# Smoke on the Water



## dollarbill (Feb 5, 2010)

Anyone gonna be at Smoke on the Water in AR. this year?   $100,000 up for grabs pays up to 40th place in each category.


----------



## GoodSmokeBBQ (Feb 5, 2010)

yep, we are making the trip...


----------



## dollarbill (Feb 5, 2010)

Nice! Bring plenty of beer for us!           

Ill have to keep an eye out for you guys.


----------



## bbquzz (Feb 5, 2010)

I might like to go, but not going to make it this year..... Wait there will be beer there?


----------



## dollarbill (Feb 5, 2010)

bbquzz said:
			
		

> I might like to go, but not going to make it this year..... Wait there will be beer there?



Yep! Sounds like Goodsmokes bringin a bunch of it.....What a gooddude.


----------



## Greg Rempe (Feb 7, 2010)

That is going to be a history making event...the first true $100K event if my memory serves correctly!


----------



## dollarbill (Feb 7, 2010)

30th to 40th place pays $100 bucks.  Awards should be a snap huh?  hahaa  Ill be with Denver Cajun Krew.


----------



## GoodSmokeBBQ (Feb 8, 2010)

dollarbill said:
			
		

> Nice! Bring plenty of beer for us!
> 
> Ill have to keep an eye out for you guys.




You know it!  I just bit the bullet and bought a toy hauler, so it will be full of Genny  :P  :P .


----------



## Cliff H. (Feb 8, 2010)

I can't talk my wife into turning loose of the entry fee.


----------



## dollarbill (Feb 8, 2010)

Cliff H. said:
			
		

> I can't talk my wife into turning loose of the entry fee.



I couldnt swing that kinda cash myself.  $450? + gas + food + beer etc....  ouch.
Thats why i'll be the helper.


----------



## Greg Rempe (Feb 9, 2010)

dollarbill said:
			
		

> Cliff H. said:
> 
> 
> 
> ...



DB, I think the common misconception about competition bbq is that while EVERYONE can do it...not EVERYONE can afford to do it (especially every weekend!)  I think its safe to say you are in the $600+ range each time out...some WAY more!


----------



## dollarbill (Feb 9, 2010)

Greg Rempe said:
			
		

> dollarbill said:
> 
> 
> 
> ...



DB, I think the common misconception about competition bbq is that while EVERYONE can do it...not EVERYONE can afford to do it (especially every weekend!)  I think its safe to say you are in the $600+ range each time out...some WAY more![/quote:9rg05el5]
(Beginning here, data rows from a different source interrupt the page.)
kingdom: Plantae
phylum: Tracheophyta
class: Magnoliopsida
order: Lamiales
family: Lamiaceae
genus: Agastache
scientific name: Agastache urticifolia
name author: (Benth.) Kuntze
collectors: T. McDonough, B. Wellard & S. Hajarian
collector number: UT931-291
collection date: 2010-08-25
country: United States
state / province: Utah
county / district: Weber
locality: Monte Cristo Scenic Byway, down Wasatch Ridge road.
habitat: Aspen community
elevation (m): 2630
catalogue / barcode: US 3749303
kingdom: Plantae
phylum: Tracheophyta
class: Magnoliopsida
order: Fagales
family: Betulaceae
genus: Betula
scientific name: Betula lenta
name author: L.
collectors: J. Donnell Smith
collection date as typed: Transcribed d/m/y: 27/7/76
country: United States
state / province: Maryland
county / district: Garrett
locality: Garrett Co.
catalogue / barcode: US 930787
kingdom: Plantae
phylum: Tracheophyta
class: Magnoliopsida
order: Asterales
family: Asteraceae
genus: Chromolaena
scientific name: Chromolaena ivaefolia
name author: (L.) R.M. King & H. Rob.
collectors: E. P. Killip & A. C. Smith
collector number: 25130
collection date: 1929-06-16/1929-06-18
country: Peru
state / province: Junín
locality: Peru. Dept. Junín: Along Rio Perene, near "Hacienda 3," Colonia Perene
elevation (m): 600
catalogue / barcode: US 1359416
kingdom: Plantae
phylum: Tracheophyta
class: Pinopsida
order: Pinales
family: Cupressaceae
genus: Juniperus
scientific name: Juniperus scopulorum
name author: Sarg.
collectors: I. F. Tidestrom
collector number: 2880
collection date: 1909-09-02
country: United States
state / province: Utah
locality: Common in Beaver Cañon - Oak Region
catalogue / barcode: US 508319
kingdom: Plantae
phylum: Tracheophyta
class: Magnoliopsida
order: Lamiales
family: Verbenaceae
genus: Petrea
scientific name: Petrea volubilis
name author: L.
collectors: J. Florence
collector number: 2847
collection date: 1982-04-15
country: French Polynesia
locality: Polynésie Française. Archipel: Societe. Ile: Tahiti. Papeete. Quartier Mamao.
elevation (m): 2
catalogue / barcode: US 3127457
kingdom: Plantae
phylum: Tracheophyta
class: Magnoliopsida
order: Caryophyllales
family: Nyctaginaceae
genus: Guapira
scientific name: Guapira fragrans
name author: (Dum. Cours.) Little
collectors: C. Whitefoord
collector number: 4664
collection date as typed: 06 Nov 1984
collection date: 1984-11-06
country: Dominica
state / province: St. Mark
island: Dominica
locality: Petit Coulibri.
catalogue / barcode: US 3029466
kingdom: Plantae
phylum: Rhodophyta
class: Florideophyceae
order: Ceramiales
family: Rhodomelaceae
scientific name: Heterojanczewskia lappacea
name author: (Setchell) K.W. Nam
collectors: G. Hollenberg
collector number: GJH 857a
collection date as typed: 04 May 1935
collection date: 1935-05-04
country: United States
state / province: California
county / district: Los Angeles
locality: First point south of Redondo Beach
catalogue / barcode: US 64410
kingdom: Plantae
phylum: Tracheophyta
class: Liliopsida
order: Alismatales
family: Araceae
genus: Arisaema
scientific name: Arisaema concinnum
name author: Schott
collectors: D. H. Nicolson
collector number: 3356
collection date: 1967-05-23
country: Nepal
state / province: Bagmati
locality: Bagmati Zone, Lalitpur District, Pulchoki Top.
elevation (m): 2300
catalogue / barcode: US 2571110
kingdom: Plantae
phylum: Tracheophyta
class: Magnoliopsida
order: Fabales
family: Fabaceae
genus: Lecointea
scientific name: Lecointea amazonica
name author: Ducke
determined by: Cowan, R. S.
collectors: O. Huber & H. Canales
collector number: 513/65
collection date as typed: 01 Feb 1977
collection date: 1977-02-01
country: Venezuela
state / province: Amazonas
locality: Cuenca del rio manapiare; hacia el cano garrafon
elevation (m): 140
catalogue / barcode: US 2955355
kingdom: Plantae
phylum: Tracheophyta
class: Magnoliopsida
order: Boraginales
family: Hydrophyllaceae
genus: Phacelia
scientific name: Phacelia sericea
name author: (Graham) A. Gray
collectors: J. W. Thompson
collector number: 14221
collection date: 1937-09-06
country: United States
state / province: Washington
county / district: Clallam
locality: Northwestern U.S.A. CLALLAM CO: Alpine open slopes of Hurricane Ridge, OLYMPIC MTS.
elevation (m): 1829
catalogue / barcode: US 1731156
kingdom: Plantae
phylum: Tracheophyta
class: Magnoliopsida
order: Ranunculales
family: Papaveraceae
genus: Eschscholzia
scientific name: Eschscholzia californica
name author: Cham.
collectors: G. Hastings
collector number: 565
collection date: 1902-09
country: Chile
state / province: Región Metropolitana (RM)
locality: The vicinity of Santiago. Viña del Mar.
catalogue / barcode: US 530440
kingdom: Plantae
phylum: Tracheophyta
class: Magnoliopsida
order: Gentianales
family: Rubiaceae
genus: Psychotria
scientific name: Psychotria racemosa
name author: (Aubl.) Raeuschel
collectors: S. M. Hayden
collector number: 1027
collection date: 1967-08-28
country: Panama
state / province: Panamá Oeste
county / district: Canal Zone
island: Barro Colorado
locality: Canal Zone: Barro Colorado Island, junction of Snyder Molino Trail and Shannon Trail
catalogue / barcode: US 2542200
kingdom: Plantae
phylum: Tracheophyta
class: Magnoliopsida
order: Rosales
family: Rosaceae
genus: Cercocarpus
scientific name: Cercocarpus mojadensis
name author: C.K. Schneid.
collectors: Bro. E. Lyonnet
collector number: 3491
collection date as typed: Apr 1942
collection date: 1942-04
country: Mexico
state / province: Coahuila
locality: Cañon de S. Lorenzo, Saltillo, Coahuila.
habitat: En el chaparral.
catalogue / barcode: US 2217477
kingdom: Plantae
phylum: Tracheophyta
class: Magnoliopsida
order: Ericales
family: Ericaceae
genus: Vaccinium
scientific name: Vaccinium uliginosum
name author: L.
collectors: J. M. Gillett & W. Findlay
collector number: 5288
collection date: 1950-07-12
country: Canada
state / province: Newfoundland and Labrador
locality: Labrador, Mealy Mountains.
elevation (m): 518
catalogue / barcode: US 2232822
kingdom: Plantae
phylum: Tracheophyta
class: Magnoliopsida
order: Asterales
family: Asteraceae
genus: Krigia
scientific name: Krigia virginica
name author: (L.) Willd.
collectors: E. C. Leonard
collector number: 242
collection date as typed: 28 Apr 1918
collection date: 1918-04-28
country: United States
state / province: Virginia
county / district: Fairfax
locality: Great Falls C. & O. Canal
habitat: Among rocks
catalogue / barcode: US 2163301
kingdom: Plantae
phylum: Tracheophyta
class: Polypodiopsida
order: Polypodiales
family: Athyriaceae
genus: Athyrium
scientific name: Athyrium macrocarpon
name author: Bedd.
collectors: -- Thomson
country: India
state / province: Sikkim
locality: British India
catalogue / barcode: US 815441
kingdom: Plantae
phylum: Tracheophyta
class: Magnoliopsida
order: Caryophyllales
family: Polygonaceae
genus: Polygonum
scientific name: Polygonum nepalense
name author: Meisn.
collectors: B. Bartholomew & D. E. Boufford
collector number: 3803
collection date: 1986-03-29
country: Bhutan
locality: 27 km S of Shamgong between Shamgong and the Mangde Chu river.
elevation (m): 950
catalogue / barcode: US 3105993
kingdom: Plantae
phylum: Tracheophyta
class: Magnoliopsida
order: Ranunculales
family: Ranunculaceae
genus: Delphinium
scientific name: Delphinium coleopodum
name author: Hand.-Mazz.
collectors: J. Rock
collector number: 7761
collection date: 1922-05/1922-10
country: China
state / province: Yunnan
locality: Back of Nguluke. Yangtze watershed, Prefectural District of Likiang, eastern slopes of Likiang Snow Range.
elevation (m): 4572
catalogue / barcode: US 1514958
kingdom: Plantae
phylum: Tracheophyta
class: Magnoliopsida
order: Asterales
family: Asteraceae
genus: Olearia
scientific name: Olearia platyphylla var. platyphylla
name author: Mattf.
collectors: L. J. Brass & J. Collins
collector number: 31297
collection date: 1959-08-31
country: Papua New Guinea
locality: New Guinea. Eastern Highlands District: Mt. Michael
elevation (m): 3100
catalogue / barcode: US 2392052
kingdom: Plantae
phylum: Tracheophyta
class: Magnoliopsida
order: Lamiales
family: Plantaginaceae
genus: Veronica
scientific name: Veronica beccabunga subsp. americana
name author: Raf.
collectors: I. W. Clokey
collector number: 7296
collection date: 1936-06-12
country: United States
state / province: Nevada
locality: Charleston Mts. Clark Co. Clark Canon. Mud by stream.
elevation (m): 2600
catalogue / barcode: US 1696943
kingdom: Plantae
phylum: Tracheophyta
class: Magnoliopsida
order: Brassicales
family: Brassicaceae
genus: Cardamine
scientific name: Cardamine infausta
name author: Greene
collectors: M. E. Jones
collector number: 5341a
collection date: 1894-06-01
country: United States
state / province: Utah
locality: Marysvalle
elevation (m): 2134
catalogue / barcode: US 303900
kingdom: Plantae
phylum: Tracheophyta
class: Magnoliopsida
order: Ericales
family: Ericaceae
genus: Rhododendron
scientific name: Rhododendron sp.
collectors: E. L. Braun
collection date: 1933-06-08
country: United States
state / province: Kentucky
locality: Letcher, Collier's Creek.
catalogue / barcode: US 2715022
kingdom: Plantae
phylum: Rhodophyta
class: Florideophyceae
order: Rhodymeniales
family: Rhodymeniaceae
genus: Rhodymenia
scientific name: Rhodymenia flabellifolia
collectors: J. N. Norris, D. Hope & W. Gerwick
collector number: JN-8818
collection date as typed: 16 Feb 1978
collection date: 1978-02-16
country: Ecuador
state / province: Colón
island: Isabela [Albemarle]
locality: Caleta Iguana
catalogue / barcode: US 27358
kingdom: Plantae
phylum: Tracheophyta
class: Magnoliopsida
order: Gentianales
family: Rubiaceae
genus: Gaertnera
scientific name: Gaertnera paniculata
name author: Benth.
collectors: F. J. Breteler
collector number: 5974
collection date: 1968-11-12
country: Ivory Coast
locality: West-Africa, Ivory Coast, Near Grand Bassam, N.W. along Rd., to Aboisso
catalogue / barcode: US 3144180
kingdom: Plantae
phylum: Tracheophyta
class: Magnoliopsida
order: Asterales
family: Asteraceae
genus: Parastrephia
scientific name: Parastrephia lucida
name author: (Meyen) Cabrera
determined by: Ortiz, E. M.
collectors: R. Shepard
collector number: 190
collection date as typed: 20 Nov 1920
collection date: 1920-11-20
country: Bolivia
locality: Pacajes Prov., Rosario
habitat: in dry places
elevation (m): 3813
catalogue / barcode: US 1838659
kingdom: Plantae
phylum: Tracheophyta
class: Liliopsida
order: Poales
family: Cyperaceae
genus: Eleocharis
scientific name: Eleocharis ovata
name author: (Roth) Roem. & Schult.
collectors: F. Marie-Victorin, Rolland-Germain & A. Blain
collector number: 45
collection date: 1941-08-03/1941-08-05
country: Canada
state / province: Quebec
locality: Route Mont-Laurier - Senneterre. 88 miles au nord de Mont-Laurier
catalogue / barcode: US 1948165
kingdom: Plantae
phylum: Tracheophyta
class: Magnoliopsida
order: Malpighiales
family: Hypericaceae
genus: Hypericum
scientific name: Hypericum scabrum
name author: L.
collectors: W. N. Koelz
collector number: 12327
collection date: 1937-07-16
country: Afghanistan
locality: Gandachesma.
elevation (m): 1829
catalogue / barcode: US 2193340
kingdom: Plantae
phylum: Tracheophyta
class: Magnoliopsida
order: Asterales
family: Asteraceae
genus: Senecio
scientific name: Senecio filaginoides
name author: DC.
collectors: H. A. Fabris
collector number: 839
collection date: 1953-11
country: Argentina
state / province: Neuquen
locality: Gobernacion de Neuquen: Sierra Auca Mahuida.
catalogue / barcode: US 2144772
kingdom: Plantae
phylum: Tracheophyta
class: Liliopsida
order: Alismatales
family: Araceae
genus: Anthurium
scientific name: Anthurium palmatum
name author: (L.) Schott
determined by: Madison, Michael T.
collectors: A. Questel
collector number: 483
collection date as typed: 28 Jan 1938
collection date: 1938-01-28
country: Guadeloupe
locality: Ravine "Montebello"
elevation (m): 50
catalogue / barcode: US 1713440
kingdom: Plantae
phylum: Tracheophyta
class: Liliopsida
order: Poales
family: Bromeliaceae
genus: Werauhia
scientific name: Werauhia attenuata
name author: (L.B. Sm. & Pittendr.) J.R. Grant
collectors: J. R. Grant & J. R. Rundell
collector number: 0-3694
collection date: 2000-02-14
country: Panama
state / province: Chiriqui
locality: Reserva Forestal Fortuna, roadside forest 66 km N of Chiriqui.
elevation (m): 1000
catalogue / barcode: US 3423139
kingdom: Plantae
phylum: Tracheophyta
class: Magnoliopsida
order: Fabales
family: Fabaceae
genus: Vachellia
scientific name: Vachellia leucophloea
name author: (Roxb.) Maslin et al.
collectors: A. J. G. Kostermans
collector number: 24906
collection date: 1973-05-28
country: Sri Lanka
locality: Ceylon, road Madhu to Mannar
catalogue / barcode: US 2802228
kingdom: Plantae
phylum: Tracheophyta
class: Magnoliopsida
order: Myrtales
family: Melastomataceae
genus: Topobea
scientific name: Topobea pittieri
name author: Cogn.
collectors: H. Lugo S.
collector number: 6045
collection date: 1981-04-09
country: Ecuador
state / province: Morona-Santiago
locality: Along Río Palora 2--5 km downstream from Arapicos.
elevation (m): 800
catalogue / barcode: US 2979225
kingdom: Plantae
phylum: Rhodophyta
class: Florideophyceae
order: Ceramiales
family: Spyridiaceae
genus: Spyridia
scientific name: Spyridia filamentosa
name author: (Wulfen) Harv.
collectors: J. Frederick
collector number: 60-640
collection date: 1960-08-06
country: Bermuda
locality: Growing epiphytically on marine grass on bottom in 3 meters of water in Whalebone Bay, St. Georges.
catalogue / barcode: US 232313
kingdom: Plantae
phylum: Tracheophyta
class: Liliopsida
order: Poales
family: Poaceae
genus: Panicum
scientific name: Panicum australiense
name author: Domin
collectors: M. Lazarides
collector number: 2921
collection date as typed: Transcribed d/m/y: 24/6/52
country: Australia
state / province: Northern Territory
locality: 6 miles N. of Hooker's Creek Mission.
Id agree with that when your traveling across states. I probably hit 3 to $400 in state with gas, entry, beer, food, all the small stuff too. Damn....I hate lookin at it that way!  :twisted:    8)


----------



## bbquzz (Feb 9, 2010)

I only wish I had been born rich rather than so damn good lookin'


----------